Regression estimates previously reported (13, 14).

As stage-specific chronic kidney disease coding was not introduced until October 2005, we did not study chronic kidney disease stages as a primary outcome. However, we previously identified associations of African American race with significantly higher adjusted risk of diagnoses of chronic kidney disease stage 3 or higher (aHR 3.60, CI 1.37–9.39, P=0.009) in a subgroup of this sample with benefits after the introduction of stage-specific coding (13); the subanalysis also identified end-stage renal disease in 2 of 271 African American donors (0.7%) as compared with no cases (0%) among 1786 Caucasian donors (P=0.02) (13). Both of the African American patients who developed end-stage renal disease also had diagnoses of nephrotic syndrome.

Racial Variation in Post-donation Renal Conditions after Adjustment for Relationship

First-degree donor-recipient relationship was not associated with significantly increased risk of any of the study outcomes (Table 3); the hazard ratio point estimate for first-degree relatives was greater than 1.0 only for nephritis/nephropathy (aHR 2.79, P=0.17). Associations of African American donor race with post-donation proteinuria (aHR 2.23, 95% CI 1.29–3.82), nephrotic syndrome (aHR 15.51, 95% CI 2.94–81.86) and chronic kidney disease diagnoses (aHR 2.33, 95% CI 1.49–2.64) persisted with similar effect sizes after additional adjustment for first-degree donor-recipient relationship. In addition, African American race was associated with approximately twice the adjusted risks of coded unspecified renal failure (aHR 2.45, 95% CI 1.01–5.02) and disorders of impaired renal function (aHR 1.80, 95% CI 1.29–2.50) after adjustment for first-degree relationship. Patterns were similar with adjustment for any biological donor-recipient relationship. There were no significant interactions of race and first-degree or any biological donor-recipient relationship for the study outcome. SES score was not associated with any study outcome.

Table 3.

Adjusted associations of baseline demographic factors and donor-recipient relationship with post-donation renal condition diagnoses in privately-insured living kidney donors.

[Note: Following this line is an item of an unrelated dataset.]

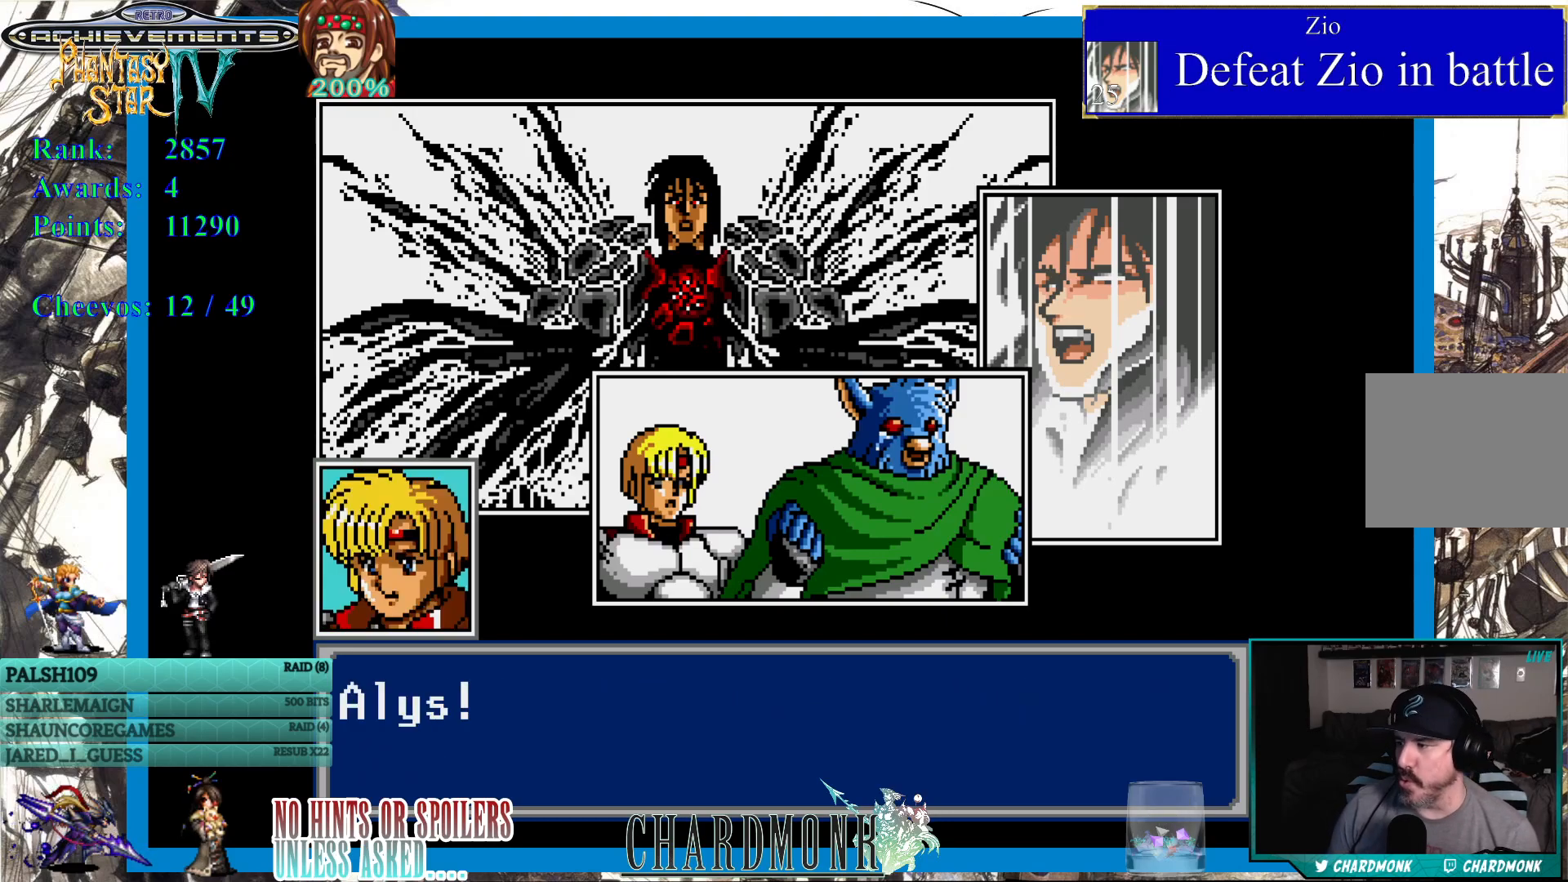
{"buttons": [], "left_stick": "center", "right_stick": "center", "events": []}
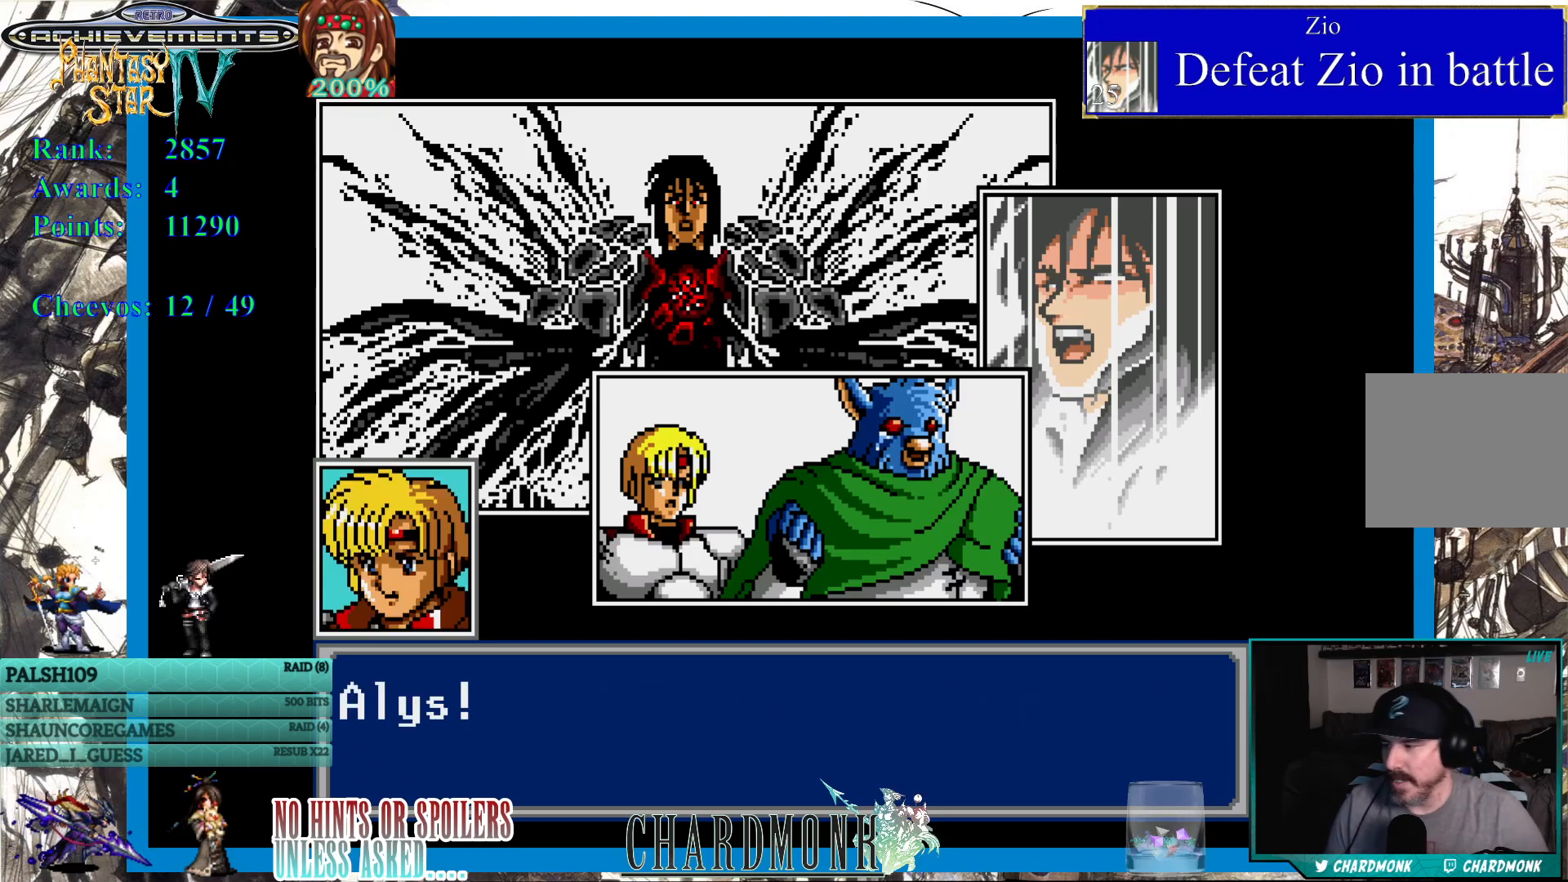
{"buttons": [], "left_stick": "center", "right_stick": "center", "events": []}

	Acute kidney failure	Proteinuria	Nephrotic Syndrome	Nephritis / nephropathy
	aHR (95% CI)	aHR (95% CI)	aHR (95% CI)	aHR (95% CI)
Age at donation (per year)	1.06 (1.02-1.11)^*	1.02 (1.00-1.04)	1.00 (0.92-1.08)	1.04 (0.99-1.08)
Male Gender	2.53 (1.07-5.94)^*	1.03 (0.67-1.59)	1.01 (0.25-4.19)	0.70 (0.31-1.58)
Race
Caucasian	Reference	Reference	Reference	Reference
African American	1.75 (0.59-5.24)	2.23 (1.29-3.82)^*	15.51 (2.94-81.86)^*	1.93 (0.70-5.29)
Hispanic	--	1.45 (0.66-3.21)	5.46 (0.48-62.57)	0.69 (0.09-5.30)
Other	2.15 (0.28-16.33)	2.83 (1.02-7.89)^*	--	2.14 (0.28-16.35)
First-degree relative of recipient	0.46 (0.20-1.09)	0.80 (0.47-1.34)	--	2.79 (0.65-12.08)
	Chronic kidney disease	Renal failure, unspecified	Disorders of impaired renal function	Any renal diagnosis
	aHR (95% CI)	aHR (95% CI)	aHR (95% CI)	aHR (95% CI)
Age at donation (per year)	1.05 (1.03-1.07)^‡	1.05 (1.01-1.08)^*	1.05 (1.04-1.06)^‡	1.04 (1.03-1.05)^‡
Male Gender	1.54 (1.08-2.19)^*	2.74 (1.34-5.59)^*	1.37 (1.07-1.75) ^*	1.29 (1.01-1.66)^*
Race
Caucasian	Reference	Reference	Reference	Reference
African American	2.33 (1.49-3.64)^†	2.45 (1.01-5.02)^*	1.80 (1.29-2.50) ^†	1.75 (1.24-2.43)^†
Hispanic	1.91 (1.06-3.44)^*	0.44 (0.06-3.28)	1.07 (0.65-1.78)	1.32 (0.83-2.11)
Other	1.83 (0.67-5.02)	--	1.21 (0.53-2.72)	1.54 (0.72-3.29)
First-degree relative of recipient	0.83 (0.55-1.26)	0.64 (0.30-1.35)	0.85 (0.64-1.14)	0.76 (0.57-1.02)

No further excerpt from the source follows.